In recent years, the share of wind energy in electricity generation in Germany has been increasing steadily. Due to the legal regulations and targets of the German government, a further increase is to be expected.

According to the German government's energy concept, 80% of total electricity consumption is to be covered by electricity generation from renewable energies (RE) by the end of 2050. To achieve this goal, electricity generation from intermittent RE such as wind energy is to be increased.

In Germany, wind power is fed into the grid in the four control areas of the four transmission system operators (TSO). In order to ensure security of supply, the four transmission system operators are required to keep electricity supply and demand in the grid in balance at all times.

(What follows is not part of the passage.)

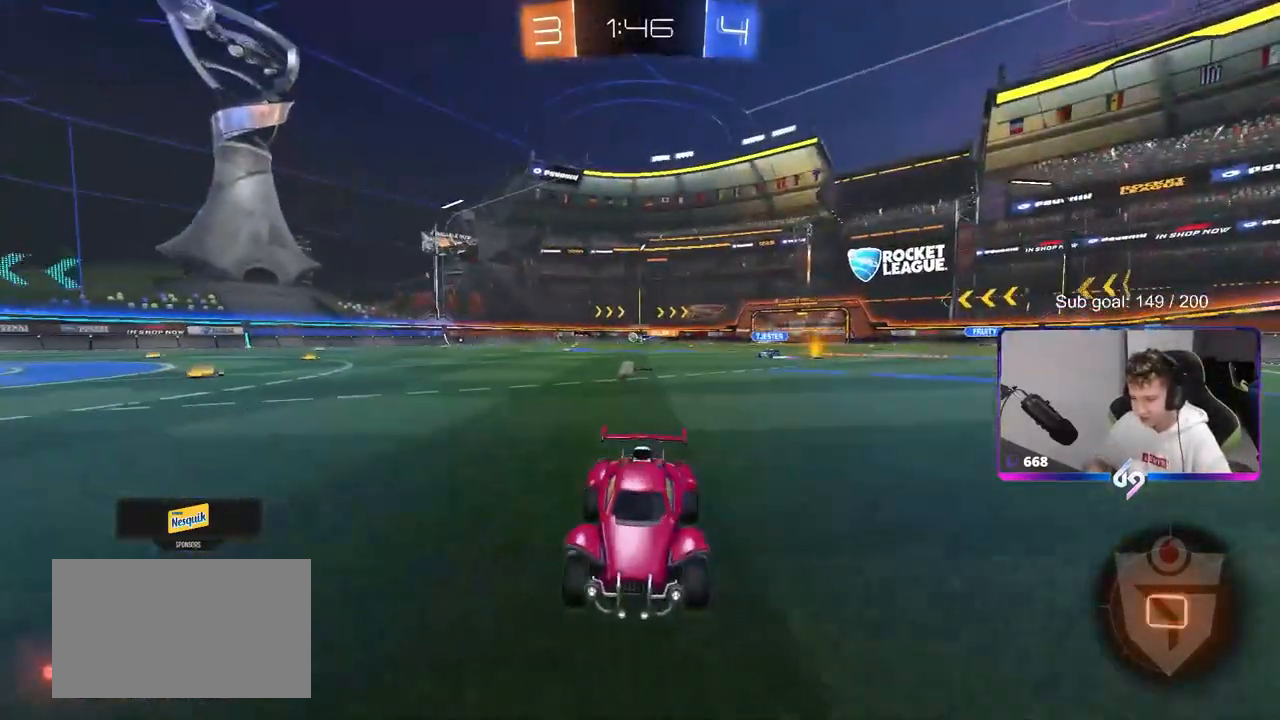
{"keys": ["d", "shift", "w"], "mouse": [], "mouse_move": "still", "events": [[217, "d", "down"], [217, "mouse_left", "up"], [267, "shift", "down"]]}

They must therefore know how much energy will be fed into the grid in which region in the coming hours and days. To ensure this, all planned and forecast consumption and generation must be reported in the form of schedules for the following day. In order for these schedules to be created, a forecast of the wind power feed-in is required.

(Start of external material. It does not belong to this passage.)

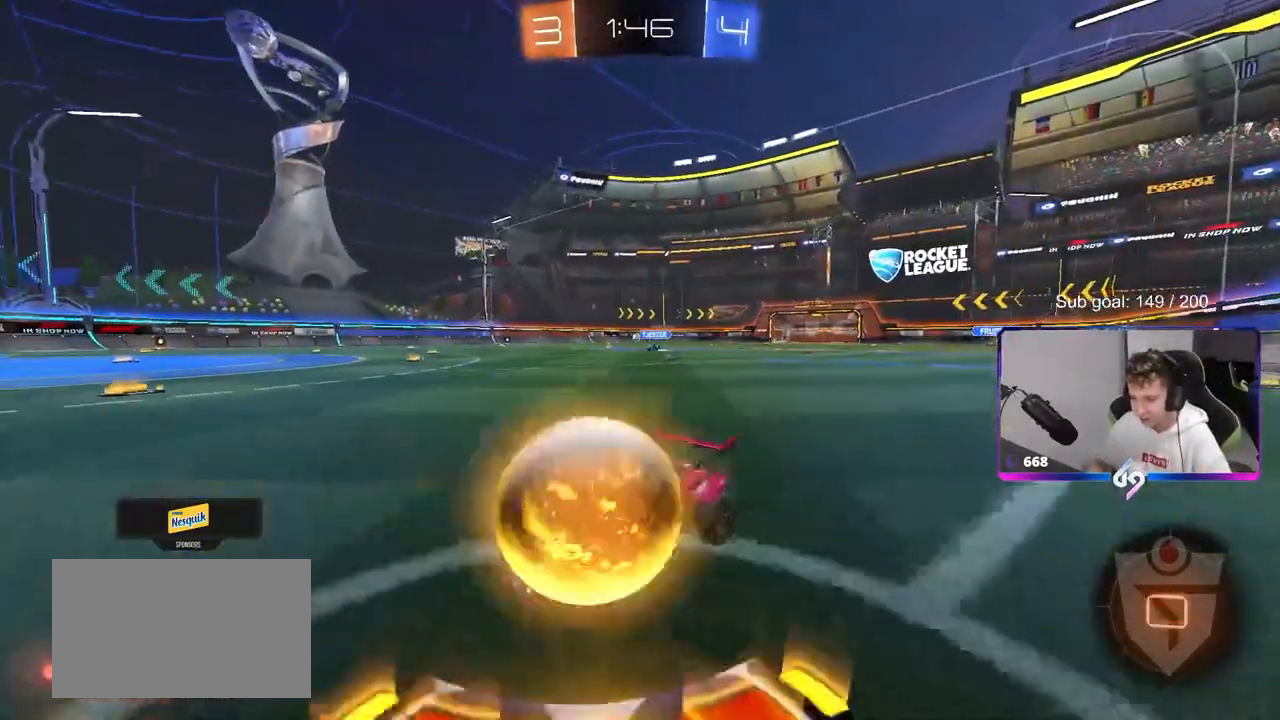
{"keys": ["d", "w"], "mouse": ["left"], "mouse_move": "still", "events": [[50, "shift", "up"], [283, "mouse_left", "down"]]}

The short-term forecasts are based on one or more independent numerical. In this context, numerical weather forecasting is characterized by imprecise initial conditions, simplified topography, and a fuzzy description of physical and dynamic processes. Furthermore, the chaotic behavior of the atmosphere, especially strong abrupt changes in wind speed due to fog and snow situations are difficult to predict. Consequently, forecast errors are a real problem for TSOs with regard to grid security.

Derived from the above, it can be said that in the next few years, the focus should not only be on the addition of wind energy, but also on improving the forecasting accuracy of wind energy.

Against this background, the aim of this project is to analyze the day-ahead forecast quality of wind energy feed-in in the control areas of the German TSOs and for the whole area of Germany for the years 2012 to 2020. Within the analysis, the seasonal fluctuations and also the forecast horizons are taken into account. This approach makes it possible to derive recommendations for action to ensure better forecast quality.

In the Notebook Data Cleaning the data on which the analysis is based is processed and then imported into a database.

The data set is then analyzed and visualized in Tableau.